A flexible modelling framework linking the spatio-temporal dynamics of plant genotypes and populations: Application to gene flow from transgenic forests

Abstract

The dynamics of populations and genotypes are tightly interlinked. We formulate a modelling framework, AMELIE that links the spatio-temporal dynamics of plant populations and genotypes. AMELIE is flexible in the description of life histories, reproductive systems, demographic and environmental stochasticity. It can incorporate alternative submodels for key demographic processes (including arbitrary pollen and seed dispersal kernels). Genotypes are characterized by the combination of two alleles at a bi-parentally inherited locus that may affect any demographic process.
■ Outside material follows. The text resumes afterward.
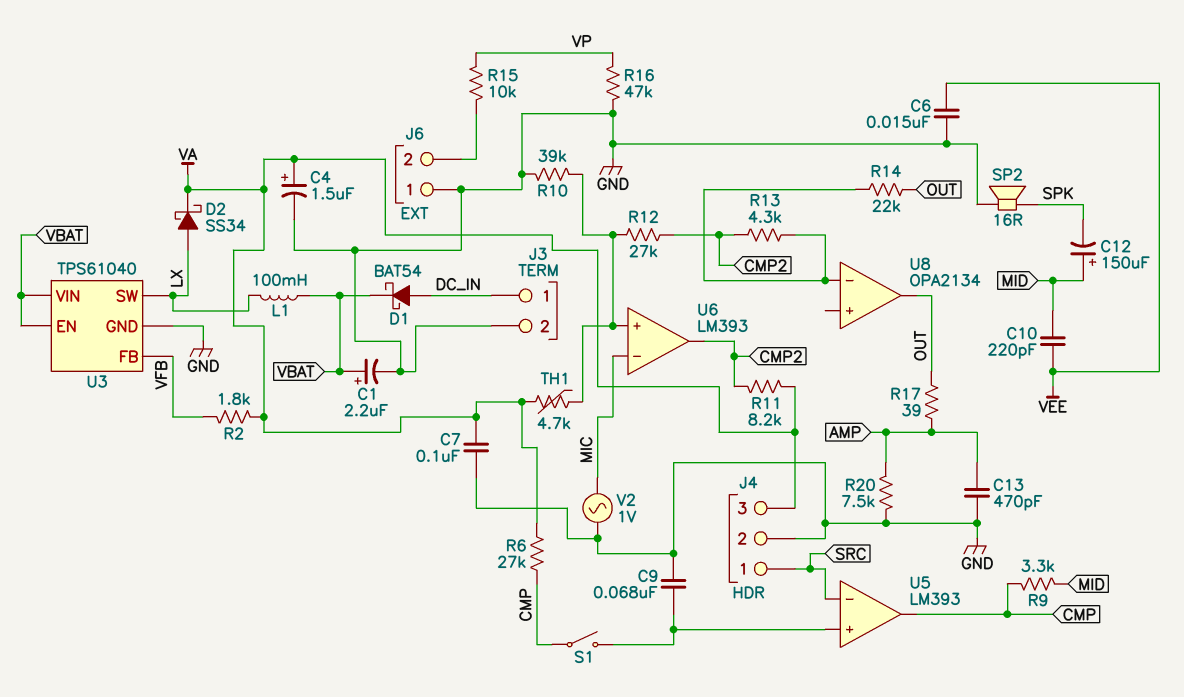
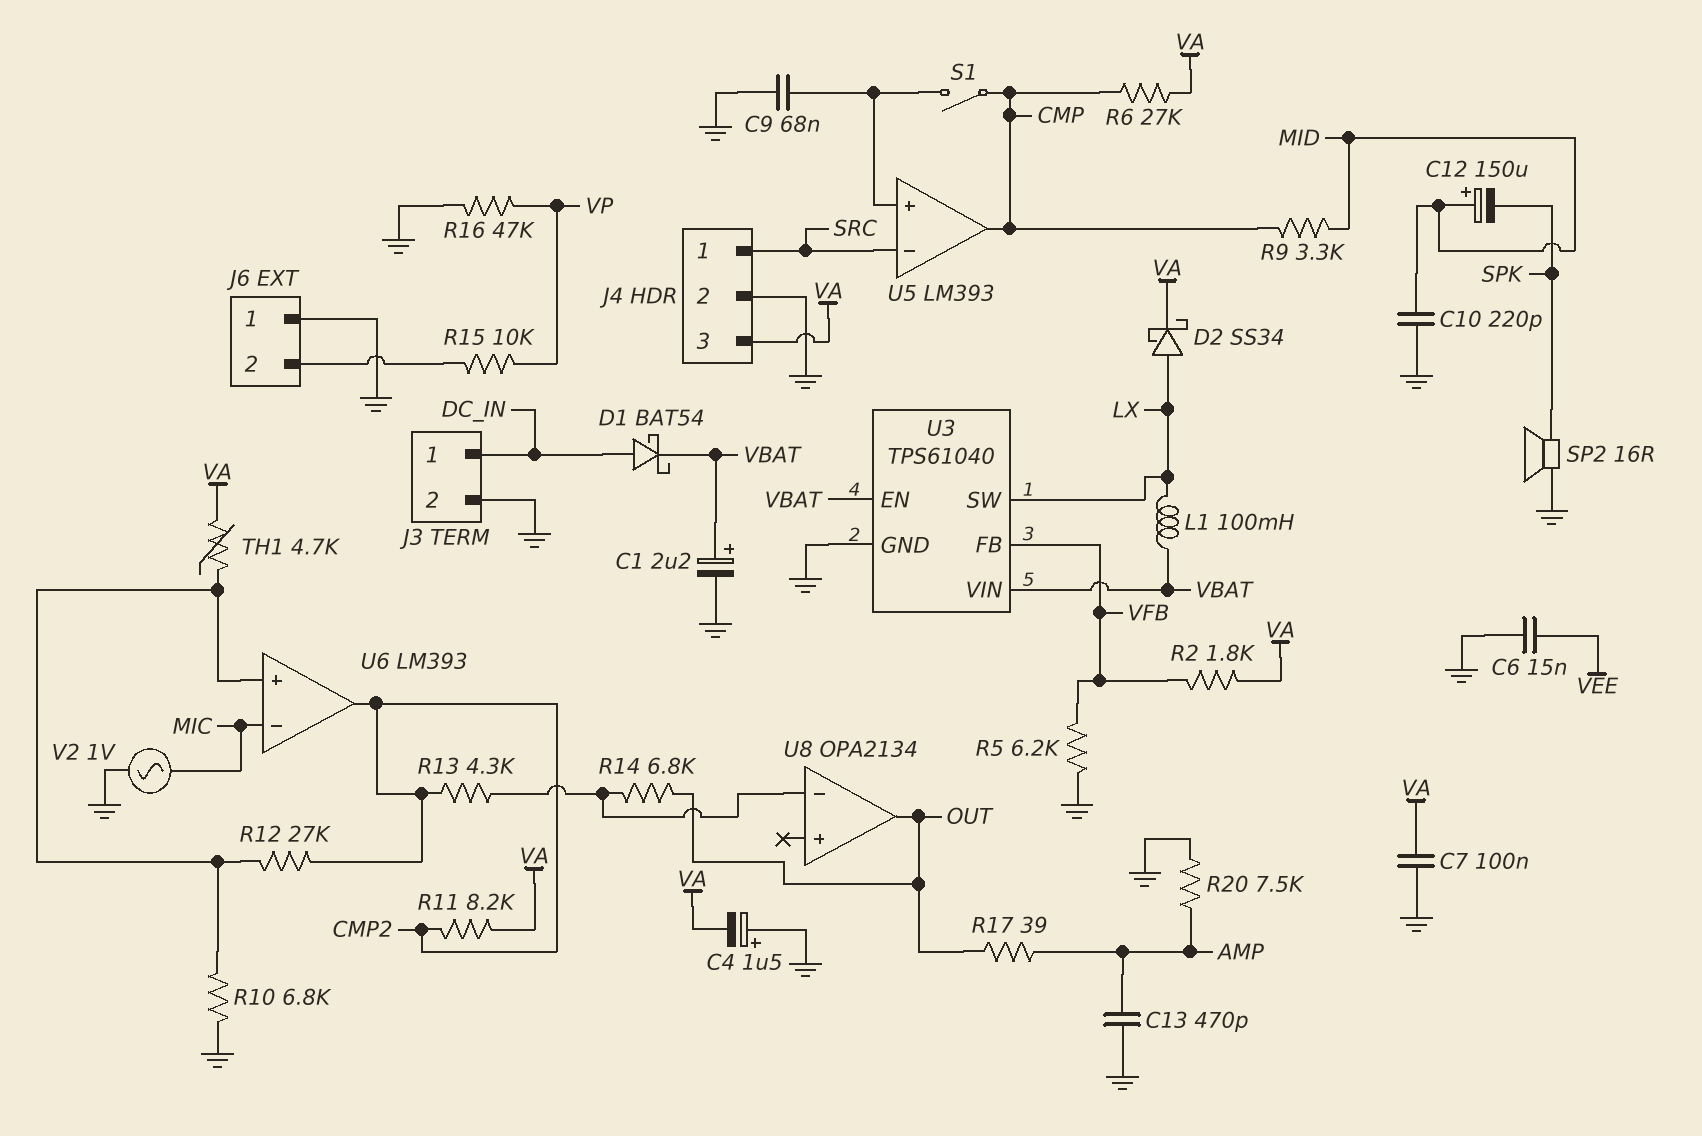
C4: 1.5uF (plus VA, minus GND) -> 1.5uF (plus GND, minus VA)
C10: 220pF (MID, VEE) -> 220pF (GND, MID)
R5: none -> 6.2k (GND, VFB)
R10: 39k (GND, U6/in+) -> 6.8k (GND, U6/in+)
R14: 22k (OUT, U8/in-) -> 6.8k (OUT, U8/in-)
We use AMELIE to study how transgene spread from a genetically modified (GM) to a conventional forest depends on the demographic trait modified by the transgene, on transgene expression, and on the initial genotype of GM plants. Transgene spread strongly depends on the interplay between trait modification and transgene expression, which jointly define the ability of heterozygous plants to replace conventional ones. When examining two alternative measures for controlling transgene spread, we find that planting heterozygous GM plants initially reduces transgene spread, whereas transgene recessiveness has more long-term effects on gene flow. The results of this study thus have direct implications for the assessment and management of GM risks. The flexible framework for modelling population–genotype dynamics furthermore has various applications in conservation biology.